The second time around, boomers spend a lot of time thinking about it, she observes. “But the issues can be very difficult and very emotional, especially if children are involved. What happens to them? They are stakeholders too. For example, the new couple needs to look at the blended family and possible complications from an ex. How will the older children be supported, and the children they will have together?”

Another issue is whether and how well the new spouses have bonded with the new blended family, adds Weisman. “We need to ask thought-provoking questions, make them think it all through.”

If the agent is still in contact with both ex spouses, Winter suggests the agent not let either one know what the other has said about life insurance or anything else. That stirs up emotions, he says, “and you don’t want to be in the middle.”

Weisman advises using a planning approach, talking about how the change will affect lifestyle as well as relationships. For instance, he asks: “Are you prepared to take on the responsibilities for the kids?” The answer opens up discussion about how to provide for his, her and their kids, in event of a spouse’s death, with life insurance.

Ideally, this should occur before the remarriage, Weisman says, so as to avoid serious problems. “For instance, a father who has not planned may just decide to leave all assets to the new wife. But he may be disinheriting his kids as a result.” But if the father does advance planning, say as part of a prenuptial, the advisor could urge the father to see an estate-planning attorney about perhaps setting up a trust for benefit of the minor children.

Younger boomers often have younger kids, observes Winter.
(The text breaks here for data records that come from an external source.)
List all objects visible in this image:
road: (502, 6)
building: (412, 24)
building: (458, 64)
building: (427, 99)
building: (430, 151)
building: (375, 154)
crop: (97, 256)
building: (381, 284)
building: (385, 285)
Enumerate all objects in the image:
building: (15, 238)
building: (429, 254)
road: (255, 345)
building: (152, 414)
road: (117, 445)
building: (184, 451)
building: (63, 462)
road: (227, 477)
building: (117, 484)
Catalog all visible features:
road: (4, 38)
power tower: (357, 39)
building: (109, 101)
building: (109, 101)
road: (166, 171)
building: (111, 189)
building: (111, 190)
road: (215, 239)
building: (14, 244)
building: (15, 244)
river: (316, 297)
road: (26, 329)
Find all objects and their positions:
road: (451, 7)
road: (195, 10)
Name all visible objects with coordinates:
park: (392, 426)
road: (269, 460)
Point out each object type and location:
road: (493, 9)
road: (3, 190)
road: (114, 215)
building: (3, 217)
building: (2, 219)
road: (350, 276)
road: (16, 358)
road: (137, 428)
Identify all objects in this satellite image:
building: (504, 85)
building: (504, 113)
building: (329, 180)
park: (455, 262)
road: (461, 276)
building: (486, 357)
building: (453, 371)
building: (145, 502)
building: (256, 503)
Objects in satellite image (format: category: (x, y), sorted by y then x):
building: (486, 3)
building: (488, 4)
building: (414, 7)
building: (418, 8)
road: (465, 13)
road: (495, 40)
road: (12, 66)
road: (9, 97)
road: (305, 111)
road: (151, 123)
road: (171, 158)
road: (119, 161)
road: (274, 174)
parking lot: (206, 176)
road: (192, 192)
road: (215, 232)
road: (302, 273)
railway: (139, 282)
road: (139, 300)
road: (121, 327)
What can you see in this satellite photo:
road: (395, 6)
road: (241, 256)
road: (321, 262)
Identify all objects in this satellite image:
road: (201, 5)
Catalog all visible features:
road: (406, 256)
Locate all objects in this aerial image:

If they only have $50,000 in life insurance, though, and if they will be adding a second family upon remarriage, they need to sit down and talk about getting more life insurance–”maybe term insurance to get the kids through college if something happens to the parent.”

Unfortunately, he says, younger boomers often blow this off. “They’ll spend hundreds of dollars a month on gourmet coffee and then say they don’t have enough money to pay for more life insurance.”

In such cases, Winter says the agent needs to help the boomer think about the family, “not just for today but for tomorrow.

“Ask, ‘how much do you care about your kids and your new spouse?’ Say, ‘if it’s taking 2 incomes now to pay for the house, taxes, mortgage and other expenses, what will you do if one spouse dies?’ At the least, it’s good to have enough life insurance to pay off the mortgage.”

To iron out potential problems, Bilderback recommends using life insurance to create “estate equalization.”

For instance, the “moneyed spouse” can leave the bulk of assets to the kids from the previous marriage and then buy a $1 million life policy on self, naming the “less moneyed” spouse as beneficiary, she says. Or, if the remarriage will cause the kids to be disinherited from a key asset such as the family home (which in Florida goes to the surviving spouse automatically), the boomer can buy life insurance, with the proceeds going to the kids to replace that lost asset.

The newlyweds could consider buying separate policies, per each child as beneficiary, she concedes. “But that is not simple to do, and most boomers want simplicity. A clear, well-written life insurance trust could handle this better.”